As strange as it may sound, I think that that’s the real vision and intent behind Sonic Dreams Collection.  No matter how much of a grim light it shines on the fandom, there’s a message underneath the jokey cringe and nightmarish scenarios.  It’s entirely possible to take enjoyment of a character too far.  More importantly, you shouldn’t go out of your way to treat an idol as some sacred object, or some absolute zenith to strive toward.  At the end of the day, those idols can inspire you, but you still have to be you.  You have to live in -- and accept -- reality as it is.  Do what you can to make it better, but don’t expect some fictional character to coddle you like a guardian angel.

In that sense, Sonic Dreams Collection exists as a warning -- a way to show, however satirically, how far a fan can fall.  Even if you can play as Preggo John the Immortal Hedgehog for a couple of the modes, the others have you playing as…well, you.  In “Sonic Movie Maker” you have the “privilege” to play as a voyeuristic cameraman who chronicles the misadventures of Sonic and friends, as someone who desperately wants to be a part of their lives but at most can only play the observer.  The desire gets so extreme that at some point you insert yourself into the scenario under the guise of an observer -- when in reality, you’re someone who’s so desperate for attention and interaction that you torture Sonic and willingly get birthed by Rouge to become a child the Sonic crew can coddle infinitely.  Granted I’m pretty sure you slipped into delusion mode between scenes, but the point stands.  This is what you wanted.

Then you get to “My Roommate Sonic”, and the message hits its apex.  Your mission is…well, just watch this.

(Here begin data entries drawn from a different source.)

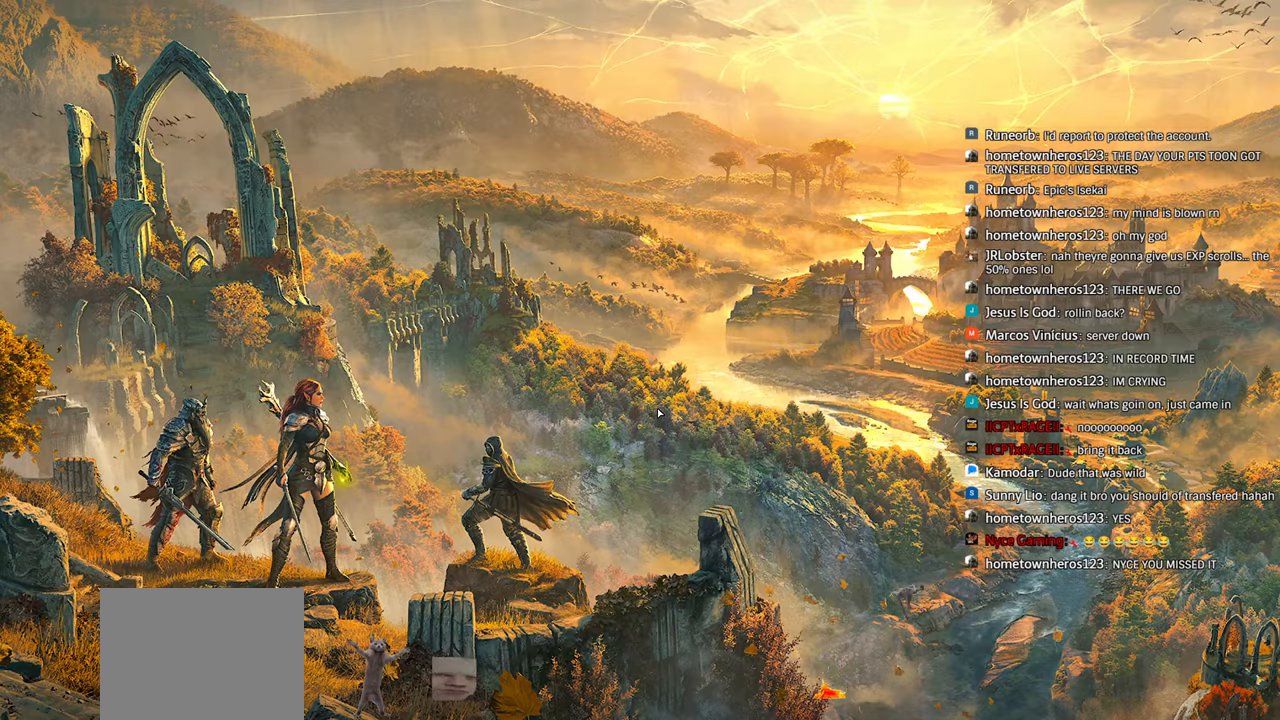
{"buttons": ["L1"], "left_stick": "center", "right_stick": "center", "events": []}
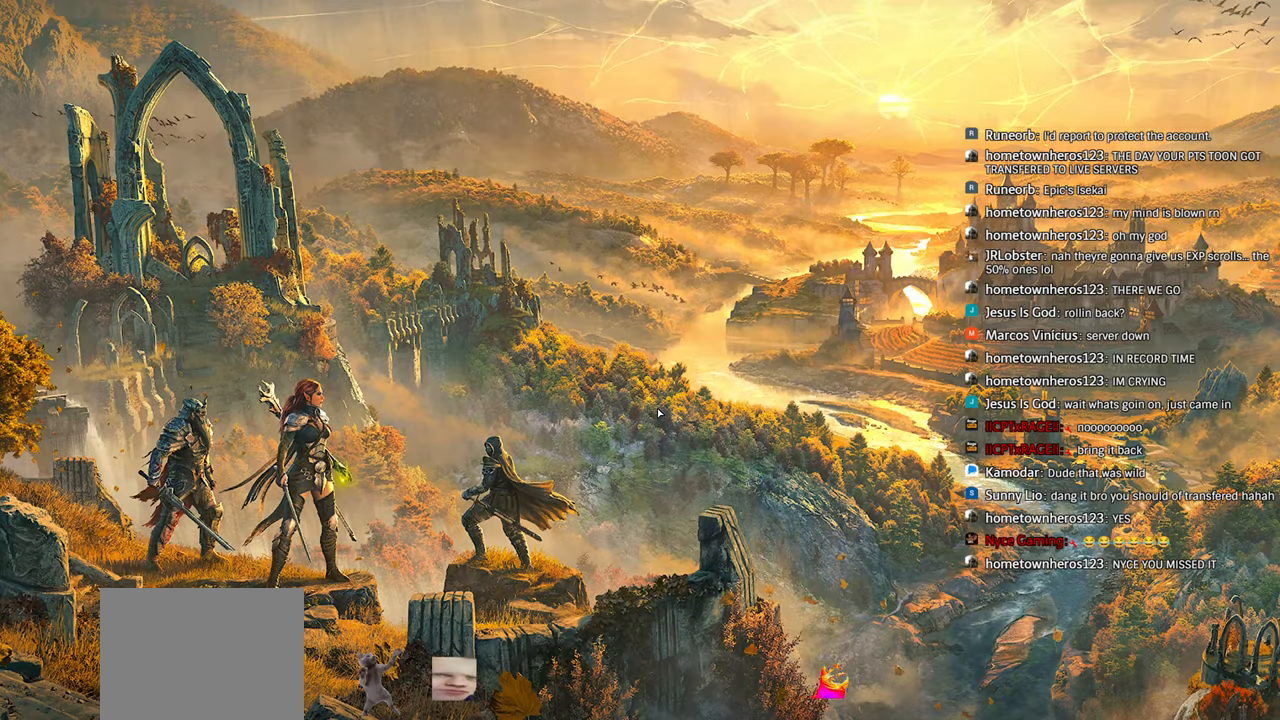
{"buttons": ["L1"], "left_stick": "center", "right_stick": "center", "events": []}
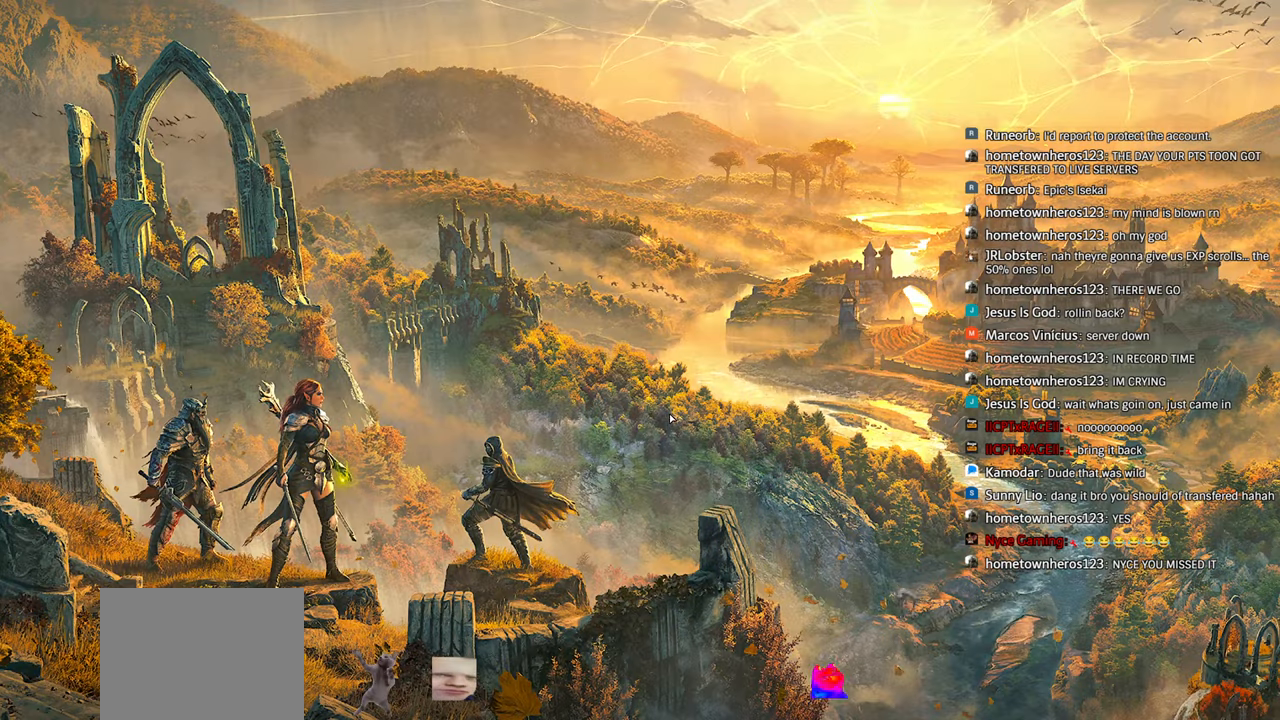
{"buttons": ["L1"], "left_stick": "center", "right_stick": "center", "events": []}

You can’t be Sonic.  No one can.  Trying to follow in his countless footsteps is a fool’s errand -- which is exactly what the game is trying to say.  Even if you somehow managed to match his speed point for point, it would still mean sacrificing your identity.  And given the revealed state of the player character once you activate the Sonic Singularity, it’s arguable that you didn’t have much of an identity to begin with.  Just a hollow, insatiable hunger to be like an unreachable idol.  Only the forbidden knowledge that you gotta go fast.

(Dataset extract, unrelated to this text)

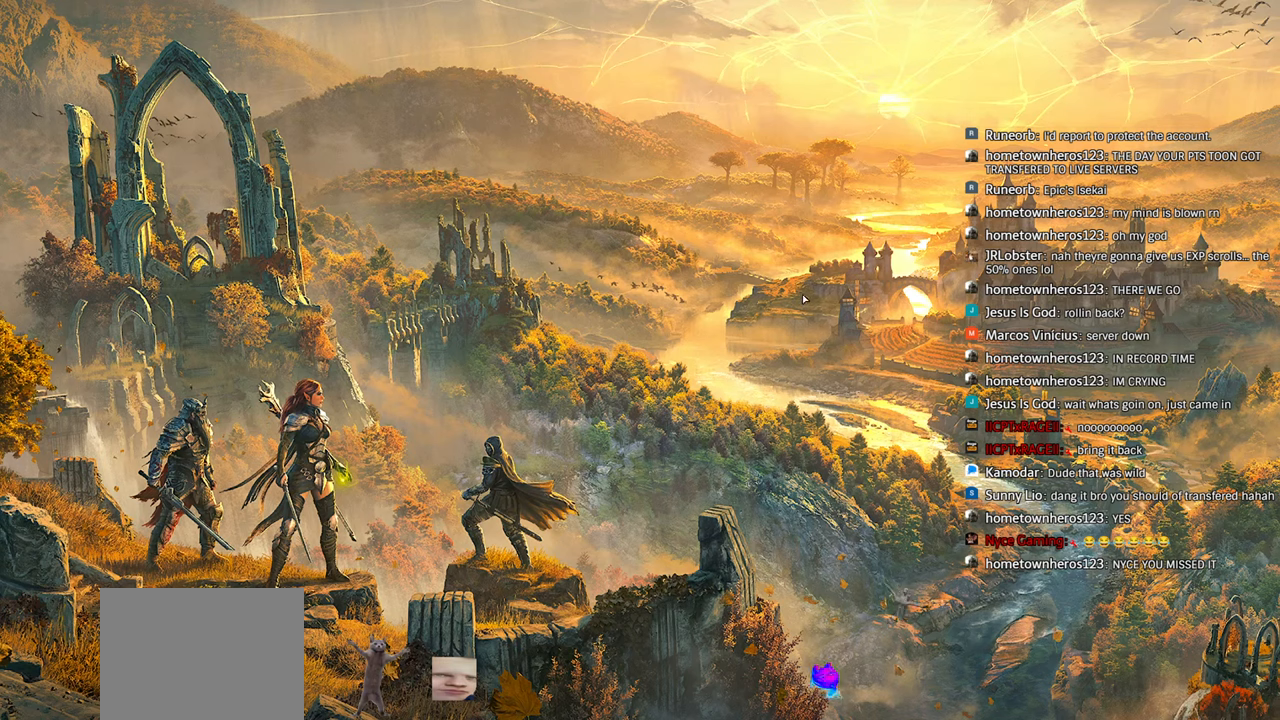
{"buttons": ["L1"], "left_stick": "center", "right_stick": "center", "events": []}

The freedom Sonic espouses is -- or can be -- as pure as a fresh snowfall or as tainted as a vat of crude oil spilled atop a landfill.  Maybe both.  Simultaneously.  The point is that he’s a character that easily slots into alternate takes and explorations.  The official devs can take him one way.  The penmen behind the comics can take him another way.  Fans can go a third way.  And even if Sonic Dreams Collection and its team decided to go all Lorax on the situation and cry “unless”, they’re no different.  They used Sonic for the sake of their message and expression, too.  But all things considered…why wouldn’t you?

Sonic has been around for a long time.  He’s had some highs, and he’s had some lows.  But the fact that he’s still here, to this day, means that there’s still more that can be done with him.  The official developers and companies behind him can do plenty -- but lest we forget, Sonic Mania showed the world what the fans can do not too long ago. 

I’m not going to sit here and say that anyone who uses the blue blur and/or the canon for their own purposes is wrong for doing it.  Some stuff is more appealing to specific audiences than others (or the general public), but it’s not as if we should invalidate them for their choices and modes of expression.  Otherwise, we’d all be a bunch of Eggmen.  And if nothing else?  I think, at the end of the day, we can all celebrate how powerful a mere video game can be.  He’s a character that has captured countless hearts and minds -- and in the end, that’s really the deal with Sonic the Hedgehog.

…Or maybe some people just want to hump him until his pelvis rockets through his skull.  Who can say, really?